A forgotten method of preserving food, used by British families during the rationing of the Second World War, has resurfaced on social media and is being hailed as a secret weapon against the cost of living crisis.
Known as 'clamping', the technique involves storing root vegetables like potatoes, carrots, and parsnips in a simple pit dug in the ground, layered with straw and soil. It requires no electricity, no plastic packaging, and keeps produce fresh for months, even through a frosty British winter.
The revival began when a community allotment group in Leeds posted a tutorial on TikTok. Within days, the video had been viewed over 2 million times. Users from Manchester to Cornwall have since shared their own versions, using garden patches, balcony planters, and even window boxes.
'I remember my nan doing this in the lean years after the war,' said Margaret Higgins, 72, from Sheffield. 'We never wasted a thing. Now, with the price of a bag of spuds up 30% in a year, it feels like common sense.'
Food waste costs the average UK household £700 a year. With inflation still squeezing budgets, any saving is welcome. But this is about more than money. The trend speaks to a deeper frustration with the modern food system: the reliance on cold storage, the plastic wrap on every cucumber, the miles travelled for a meal.
'Clamping isn't just about saving a few pence, it's about taking control,' said Dr. Alistair Burns, a historian at the University of Hull. 'During the war, it was a patriotic duty. Today, it's a quiet act of rebellion against the supermarket's grip on how we eat.'
Online, the hashtags #ClampingChallenge and #RootCellarRevival are trending. Some enthusiasts are pushing further, fermenting cabbage, pickling eggs, and even building modern root cellars from recycled materials. The British innovation, it seems, is a rediscovery of thrift.

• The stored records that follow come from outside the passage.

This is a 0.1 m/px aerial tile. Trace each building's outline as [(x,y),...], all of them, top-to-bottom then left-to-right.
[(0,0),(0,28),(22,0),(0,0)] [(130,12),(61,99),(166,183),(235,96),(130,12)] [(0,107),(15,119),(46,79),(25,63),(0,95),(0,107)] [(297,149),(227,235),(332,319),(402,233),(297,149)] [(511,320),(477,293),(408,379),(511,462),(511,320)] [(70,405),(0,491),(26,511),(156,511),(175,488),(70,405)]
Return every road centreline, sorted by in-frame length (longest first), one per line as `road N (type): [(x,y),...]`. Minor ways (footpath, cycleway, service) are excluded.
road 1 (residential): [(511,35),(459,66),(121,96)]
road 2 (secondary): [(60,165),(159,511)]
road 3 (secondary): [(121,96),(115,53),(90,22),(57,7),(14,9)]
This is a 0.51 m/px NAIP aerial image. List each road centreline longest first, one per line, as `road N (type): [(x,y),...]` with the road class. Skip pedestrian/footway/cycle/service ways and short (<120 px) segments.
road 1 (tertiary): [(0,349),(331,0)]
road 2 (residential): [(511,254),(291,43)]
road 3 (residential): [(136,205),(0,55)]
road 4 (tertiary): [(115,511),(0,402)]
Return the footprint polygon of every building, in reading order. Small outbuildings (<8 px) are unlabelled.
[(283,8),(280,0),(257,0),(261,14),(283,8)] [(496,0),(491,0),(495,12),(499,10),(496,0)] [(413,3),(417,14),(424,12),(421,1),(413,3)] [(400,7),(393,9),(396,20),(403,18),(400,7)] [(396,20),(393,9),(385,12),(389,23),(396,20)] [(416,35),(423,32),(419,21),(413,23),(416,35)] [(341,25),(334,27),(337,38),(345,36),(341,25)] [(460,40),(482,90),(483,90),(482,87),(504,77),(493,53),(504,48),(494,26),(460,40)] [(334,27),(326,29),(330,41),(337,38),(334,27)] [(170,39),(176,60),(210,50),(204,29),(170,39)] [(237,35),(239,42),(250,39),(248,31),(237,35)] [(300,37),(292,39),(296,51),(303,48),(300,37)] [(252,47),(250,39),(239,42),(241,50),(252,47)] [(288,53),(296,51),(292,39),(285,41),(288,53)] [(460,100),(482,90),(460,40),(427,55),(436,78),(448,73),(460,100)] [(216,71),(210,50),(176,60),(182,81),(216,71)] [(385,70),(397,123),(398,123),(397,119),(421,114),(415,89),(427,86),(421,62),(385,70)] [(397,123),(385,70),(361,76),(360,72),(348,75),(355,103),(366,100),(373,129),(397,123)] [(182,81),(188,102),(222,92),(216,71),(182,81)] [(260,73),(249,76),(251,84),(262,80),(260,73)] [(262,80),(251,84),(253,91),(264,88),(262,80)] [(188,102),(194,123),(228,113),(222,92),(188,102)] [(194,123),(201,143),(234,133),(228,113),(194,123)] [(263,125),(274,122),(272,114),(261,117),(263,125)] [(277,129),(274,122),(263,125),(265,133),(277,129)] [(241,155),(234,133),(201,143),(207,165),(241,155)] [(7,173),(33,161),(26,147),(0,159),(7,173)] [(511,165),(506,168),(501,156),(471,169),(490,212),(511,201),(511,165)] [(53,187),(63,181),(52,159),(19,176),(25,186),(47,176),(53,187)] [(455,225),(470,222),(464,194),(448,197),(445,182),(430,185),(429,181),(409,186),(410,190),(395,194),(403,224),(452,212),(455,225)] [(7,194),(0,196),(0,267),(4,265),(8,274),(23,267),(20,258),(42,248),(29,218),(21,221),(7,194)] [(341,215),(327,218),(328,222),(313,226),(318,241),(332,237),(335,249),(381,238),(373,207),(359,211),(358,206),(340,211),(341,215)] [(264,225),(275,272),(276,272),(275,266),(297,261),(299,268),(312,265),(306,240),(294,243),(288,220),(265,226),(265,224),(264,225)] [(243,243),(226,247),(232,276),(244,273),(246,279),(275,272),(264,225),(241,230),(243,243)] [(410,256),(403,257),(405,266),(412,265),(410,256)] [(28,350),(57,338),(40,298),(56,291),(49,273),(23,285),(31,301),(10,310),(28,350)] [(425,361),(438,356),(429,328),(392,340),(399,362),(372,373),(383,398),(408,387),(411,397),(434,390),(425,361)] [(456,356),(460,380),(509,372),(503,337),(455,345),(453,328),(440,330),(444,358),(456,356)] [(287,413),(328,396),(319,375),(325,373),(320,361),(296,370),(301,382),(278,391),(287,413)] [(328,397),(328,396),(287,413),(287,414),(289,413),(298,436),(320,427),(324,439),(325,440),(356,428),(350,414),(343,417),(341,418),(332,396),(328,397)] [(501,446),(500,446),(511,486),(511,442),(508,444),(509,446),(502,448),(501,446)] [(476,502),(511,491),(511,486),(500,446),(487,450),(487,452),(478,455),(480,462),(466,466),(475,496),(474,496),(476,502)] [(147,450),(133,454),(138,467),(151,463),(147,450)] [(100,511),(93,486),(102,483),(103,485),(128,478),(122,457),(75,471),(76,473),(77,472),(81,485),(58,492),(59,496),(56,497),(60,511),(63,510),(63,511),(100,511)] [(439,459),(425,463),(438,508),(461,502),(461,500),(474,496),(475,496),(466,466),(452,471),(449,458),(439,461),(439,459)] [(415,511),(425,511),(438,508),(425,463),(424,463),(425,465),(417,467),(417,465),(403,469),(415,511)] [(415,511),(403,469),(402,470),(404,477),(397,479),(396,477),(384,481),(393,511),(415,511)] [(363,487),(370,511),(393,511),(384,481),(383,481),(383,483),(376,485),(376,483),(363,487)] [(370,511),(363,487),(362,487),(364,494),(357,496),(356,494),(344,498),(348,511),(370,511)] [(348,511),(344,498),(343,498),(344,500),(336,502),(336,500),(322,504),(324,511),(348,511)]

But not everyone is convinced. Food safety experts warn that improper clamping can attract pests or cause rot. The Royal Horticultural Society advises using only unblemished produce and checking stored items weekly. 'It's a skill like any other,' said head gardener Linda Townsend. 'But with the right care, it can be a real money saver.'
The phenomenon comes as union leaders and campaigners push for lower food bills and better wages. For many, this trick is a small step towards a larger change: a future where the kitchen table is not at the mercy of global supply chains.
'We shouldn't have to dig holes to afford a meal,' said Sarah Jenkins, Economy & Labour Reporter. 'But until the pay packets catch up with the prices, people will find their own way.'
And so, from the soil of Britain's past, a simple, stubborn solution grows again.